= 1990s in the Republic of the Congo =

Republic of the Congo-related events during the 1990s

The 1990s in the Republic of the Congo, starting with a collapse of the People's Republic of the Congo single party government and the promise of multi-party democracy, gradually slid into political controversy, culminating in a 1997-99 Civil War.

After decades of turbulent politics, in 1992 Congo completed a transition to multi-party democracy. Ending a long history of one-party Marxist rule, a specific agenda for this transition was laid out during Congo's national conference of 1991 and culminated in August 1992 with multi-party presidential elections. Sassou-Nguesso conceded defeat and Congo's new president, Professor Pascal Lissouba, was inaugurated on August 31, 1992.

Congolese democracy experienced severe trials in 1993 and early 1994. The President dissolved the National Assembly in November 1992, calling for new elections in May 1993. The results of those elections sparked violent civil unrest in June and again in November. In February 1994 the decisions of an international board of arbiters were accepted by all parties, and the risk of large-scale insurrection subsided.

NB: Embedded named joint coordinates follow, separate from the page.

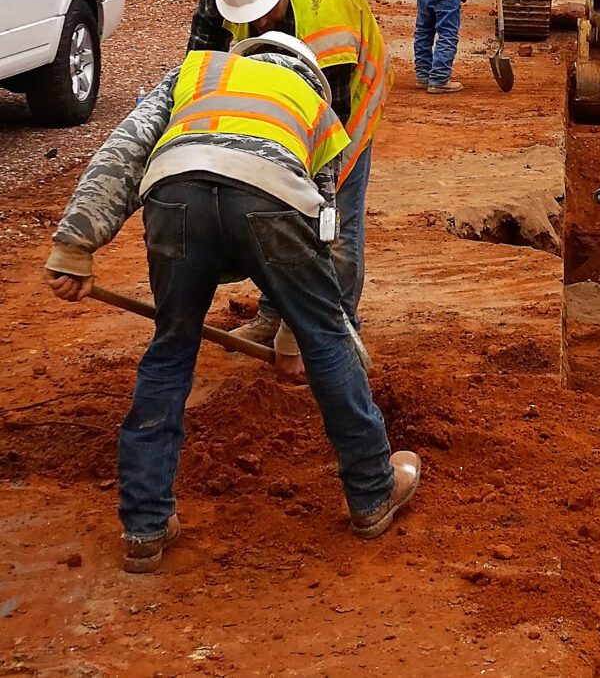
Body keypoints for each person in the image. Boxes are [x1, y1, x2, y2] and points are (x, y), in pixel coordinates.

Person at [43, 32, 420, 571]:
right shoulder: (315, 111)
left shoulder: (196, 75)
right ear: (308, 74)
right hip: (273, 197)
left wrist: (76, 241)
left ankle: (145, 525)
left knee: (172, 348)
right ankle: (372, 492)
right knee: (330, 342)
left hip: (175, 193)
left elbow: (124, 150)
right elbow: (326, 227)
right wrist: (301, 332)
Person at [188, 0, 392, 344]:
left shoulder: (325, 14)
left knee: (334, 225)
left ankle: (336, 327)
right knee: (272, 212)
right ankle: (274, 313)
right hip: (275, 96)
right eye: (250, 17)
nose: (260, 24)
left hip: (344, 102)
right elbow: (199, 70)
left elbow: (328, 126)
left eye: (266, 13)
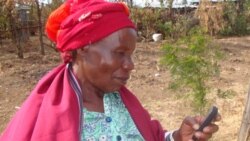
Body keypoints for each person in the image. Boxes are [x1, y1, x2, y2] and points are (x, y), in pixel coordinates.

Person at [0, 0, 220, 141]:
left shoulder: (121, 102)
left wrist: (179, 137)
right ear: (84, 49)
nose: (130, 64)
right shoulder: (45, 116)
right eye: (120, 53)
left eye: (131, 54)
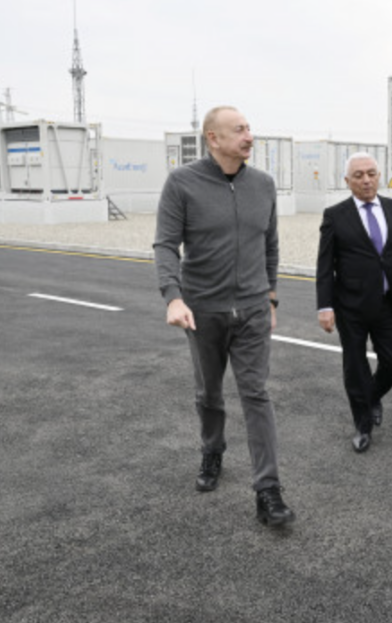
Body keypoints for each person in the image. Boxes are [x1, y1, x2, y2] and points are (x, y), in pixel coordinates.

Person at [153, 105, 295, 527]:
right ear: (213, 138)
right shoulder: (182, 183)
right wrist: (173, 297)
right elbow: (165, 245)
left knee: (257, 394)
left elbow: (270, 245)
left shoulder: (263, 185)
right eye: (239, 130)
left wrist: (271, 298)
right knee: (209, 395)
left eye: (249, 128)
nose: (249, 136)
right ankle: (212, 449)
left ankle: (268, 490)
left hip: (252, 309)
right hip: (203, 311)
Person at [316, 152, 392, 453]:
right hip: (350, 306)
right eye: (358, 175)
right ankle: (363, 425)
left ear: (379, 176)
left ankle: (371, 397)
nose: (366, 180)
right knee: (355, 367)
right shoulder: (335, 215)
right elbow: (325, 266)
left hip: (389, 302)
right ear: (347, 180)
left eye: (371, 174)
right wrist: (325, 306)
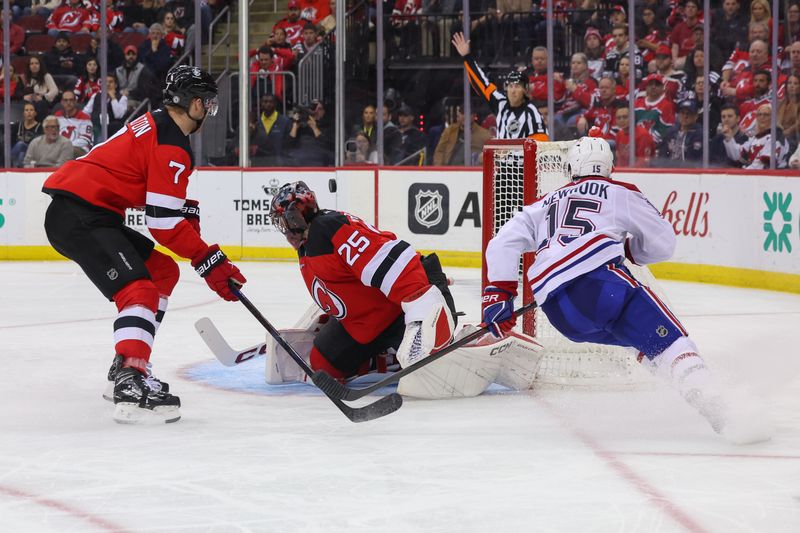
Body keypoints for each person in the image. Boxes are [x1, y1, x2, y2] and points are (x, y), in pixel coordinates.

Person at [481, 136, 746, 441]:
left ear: (571, 167)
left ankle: (695, 392)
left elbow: (502, 242)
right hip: (600, 286)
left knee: (640, 342)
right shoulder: (620, 191)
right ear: (610, 168)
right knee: (673, 344)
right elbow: (663, 244)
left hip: (558, 312)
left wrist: (498, 295)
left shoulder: (544, 202)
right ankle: (725, 412)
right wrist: (630, 251)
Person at [41, 65, 247, 424]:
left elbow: (158, 201)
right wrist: (209, 260)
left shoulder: (158, 124)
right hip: (81, 215)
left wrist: (188, 221)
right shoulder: (172, 142)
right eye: (207, 103)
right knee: (139, 290)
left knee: (161, 271)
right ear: (194, 104)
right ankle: (130, 379)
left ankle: (128, 361)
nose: (209, 111)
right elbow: (163, 224)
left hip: (87, 211)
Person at [267, 181, 456, 382]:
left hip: (403, 305)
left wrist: (421, 307)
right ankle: (386, 359)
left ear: (298, 216)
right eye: (282, 225)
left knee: (430, 365)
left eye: (287, 222)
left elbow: (391, 262)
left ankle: (421, 344)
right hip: (369, 319)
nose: (286, 231)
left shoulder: (328, 228)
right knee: (323, 365)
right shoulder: (309, 243)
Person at [452, 31, 548, 140]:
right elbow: (482, 83)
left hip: (522, 156)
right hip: (502, 156)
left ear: (525, 90)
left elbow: (542, 141)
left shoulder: (531, 112)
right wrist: (467, 57)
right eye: (510, 86)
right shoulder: (500, 103)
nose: (513, 90)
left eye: (517, 87)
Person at [55, 90, 94, 158]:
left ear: (75, 101)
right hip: (60, 149)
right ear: (61, 102)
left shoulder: (84, 117)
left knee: (67, 152)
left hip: (79, 150)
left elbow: (85, 140)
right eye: (65, 100)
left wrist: (66, 147)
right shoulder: (57, 116)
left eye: (71, 100)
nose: (68, 103)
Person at [11, 103, 44, 167]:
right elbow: (11, 142)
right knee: (21, 153)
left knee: (21, 146)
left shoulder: (40, 127)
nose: (29, 112)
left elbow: (39, 145)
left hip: (32, 153)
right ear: (23, 113)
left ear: (35, 113)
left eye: (31, 110)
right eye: (26, 110)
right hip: (17, 154)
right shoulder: (17, 126)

However, Congo's democratic progress derailed in 1997. As presidential elections scheduled for July 1997 approached, tensions between the Lissouba and Sassou camps mounted. The Congolese army, loyal to President Lissouba, attacked Sassou's compound in Brazzaville on June 5. While the Army said the operation was to search for arms, Sassou used the incident as a casus belli for armed insurrection, igniting a 4-month conflict that destroyed or damaged much of Brazzaville. Lissouba traveled throughout southern and central Africa in September, asking the governments of Rwanda, Uganda, and Namibia for assistance. Laurent Kabila, the new-President of the DRC, sent hundreds of troops into Brazzaville to fight on Lissouba's behalf. About 1,000 Angolan tanks, troops, and MiG fighter jets and arms donated by the French-government bolstered Sassou's rebels. Together these forces took Brazzaville and Pointe-Noire in the morning of 16 October. Lissouba fled the capital while his soldiers surrendered and citizens began looting. France had put its 600 citizens in Brazzaville, mostly oil workers, on alert for evacuation, but ultimately decided against the measure. Soon thereafter, Sassou declared himself president and named a 33-member government.

In January 1998 the Sassou regime held a National Forum for Reconciliation to determine the nature and duration of the transition period. The Forum, tightly controlled by the government, decided elections should be held in about 3 years, elected a transition advisory legislature, and announced that a constitutional convention would finalize a draft constitution. However, the eruption in late 1998 of fighting between Sassou's government forces and an armed opposition disrupted the transitional return to democracy. This new violence also closed the economically vital Brazzaville-Pointe-Noire railroad; caused great destruction and loss of life in southern Brazzaville and in the Pool, Bouenza, and Niari regions; and displaced hundreds of thousands of persons. However, in November and December 1999, the government signed agreements with representatives of many, though not all, of the rebel groups. The December accord, mediated by President Omar Bongo of Gabon, called for follow-on, inclusive political negotiations between the government and the opposition.